- **What is being asked**:
Given the material below, return only the lines starting at the line with "Each line is" and ending at the line with "212 380 25.06", exactly as they appear.

- **Records provided**:
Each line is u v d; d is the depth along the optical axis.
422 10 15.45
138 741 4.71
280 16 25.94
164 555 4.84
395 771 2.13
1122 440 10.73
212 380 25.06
==
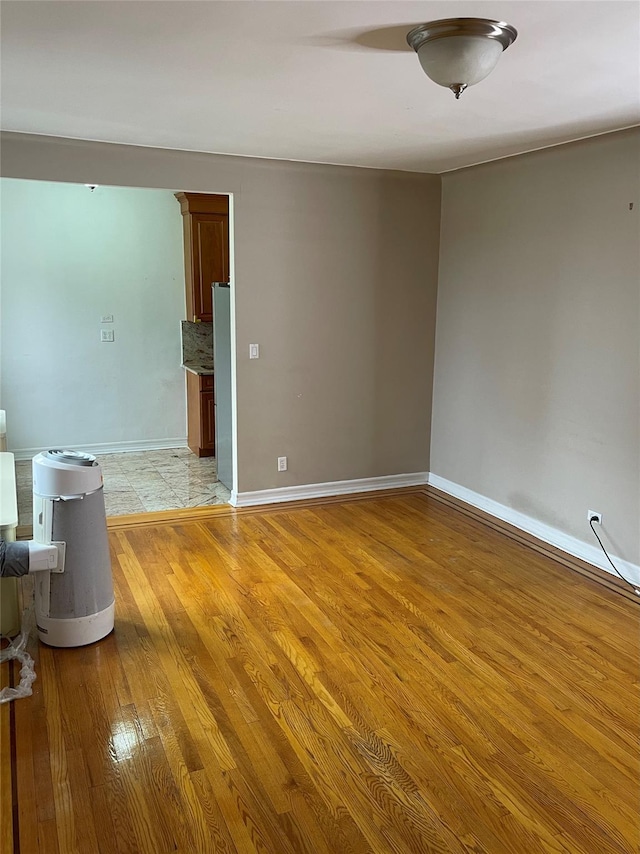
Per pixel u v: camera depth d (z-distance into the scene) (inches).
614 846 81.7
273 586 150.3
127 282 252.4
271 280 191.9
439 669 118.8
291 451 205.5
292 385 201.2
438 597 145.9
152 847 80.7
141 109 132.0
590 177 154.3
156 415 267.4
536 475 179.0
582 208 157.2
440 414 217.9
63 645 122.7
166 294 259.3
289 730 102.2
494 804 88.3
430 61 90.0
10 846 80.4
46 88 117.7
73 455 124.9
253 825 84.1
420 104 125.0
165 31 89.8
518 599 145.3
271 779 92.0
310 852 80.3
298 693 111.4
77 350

- **Your response**:
Each line is u v d; d is the depth along the optical axis.
422 10 15.45
138 741 4.71
280 16 25.94
164 555 4.84
395 771 2.13
1122 440 10.73
212 380 25.06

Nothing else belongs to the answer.